An hour later, the mask and monitors were off, and morphine was flowing through Paul’s IV. He was breathing steadily but shallowly, and he appeared comfortable. Nonetheless, I asked him whether he needed more morphine, and he nodded yes, his eyes closed. His mother sat close; his father’s hand rested atop his head. Finally, he slipped into unconsciousness.

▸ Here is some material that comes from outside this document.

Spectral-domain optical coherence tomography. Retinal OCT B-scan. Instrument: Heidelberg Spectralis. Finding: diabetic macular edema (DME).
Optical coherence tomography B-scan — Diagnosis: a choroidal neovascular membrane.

For more than nine hours, Paul’s family—his parents, brothers, sister-in-law, daughter, and I—sat vigil as Paul, unconscious, now drew increasingly halting, infrequent breaths, his eyelids closed, his face unburdened. His long fingers rested softly in mine. Paul’s parents cradled Cady and then put her in the bed again to snuggle, nurse, nap. The room, saturated with love, mirrored the many holidays and weekends we had all spent together over the years. I stroked Paul’s hair, whispering, “You’re a brave Paladin”—my nickname for him—and singing quietly into his ear a favorite jingle we’d made up over the previous months, its core message being “Thank you for loving me.” A close cousin and uncle arrived, and then our pastor. The family shared loving anecdotes and inside jokes; then we all took turns weeping, studying Paul’s face and each other’s with concern, steeped in the preciousness and pain of this time, our last hours all together.

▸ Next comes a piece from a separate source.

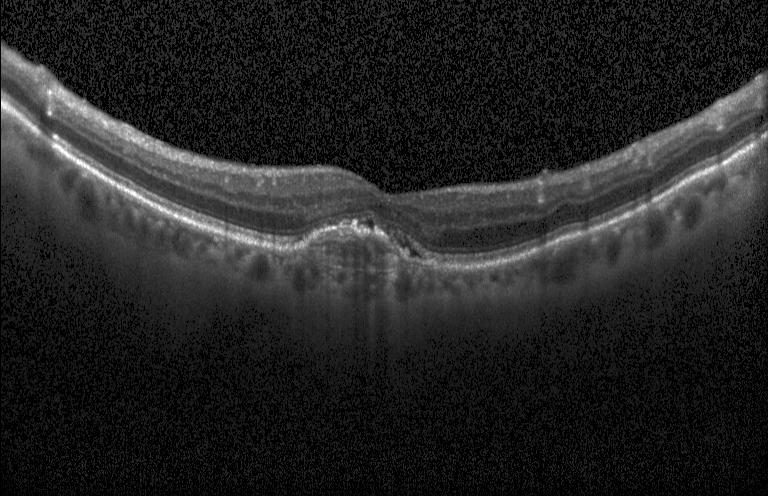 Spectral-domain OCT. Optical coherence tomography scan. Macular scan. Acquired on a Heidelberg Spectralis — Impression: a choroidal neovascular membrane.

Warm rays of evening light began to slant through the northwest-facing window of the room as Paul’s breaths grew more quiet. Cady rubbed her eyes with chubby fists as her bedtime approached, and a family friend arrived to take her home. I held her cheek to Paul’s, tufts of their matching dark hair similarly askew, his face serene, hers quizzical but calm, his beloved baby never suspecting that this moment was a farewell. Softly I sang Cady’s bedtime song, to her, to both of them, and then released her.

As the room darkened into night, a low wall lamp glowing warmly, Paul’s breaths became faltering and irregular. His body continued to appear restful, his limbs relaxed. Just before nine o’clock, his lips apart and eyes closed, Paul inhaled and then released one last, deep, final breath.

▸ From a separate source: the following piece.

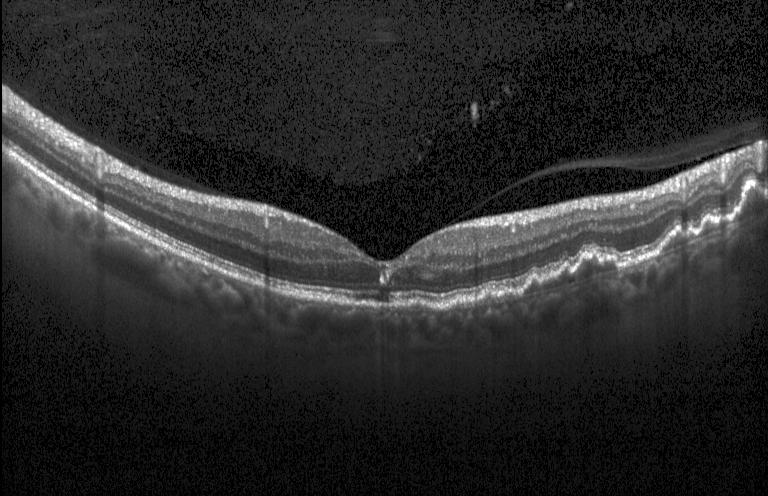
Macular scan; acquired on a Heidelberg Spectralis; optical coherence tomography scan
Finding: a choroidal neovascular membrane.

When Breath Becomes Air is, in a sense, unfinished, derailed by Paul’s rapid decline, but that is an essential component of its truth, of the reality Paul faced. During the last year of his life, Paul wrote relentlessly, fueled by purpose, motivated by a ticking clock. He started with midnight bursts when he was still a neurosurgery chief resident, softly tapping away on his laptop as he lay next to me in bed; later he spent afternoons in his recliner, drafted paragraphs in his oncologist’s waiting room, took phone calls from his editor while chemotherapy dripped into his veins, carried his silver laptop everywhere he went. When his fingertips developed painful fissures because of his chemotherapy, we found seamless, silver-lined gloves that allowed use of a trackpad and keyboard. Strategies for retaining the mental focus needed to write, despite the punishing fatigue of progressive cancer, were the focus of his palliative-care appointments. He was determined to keep writing.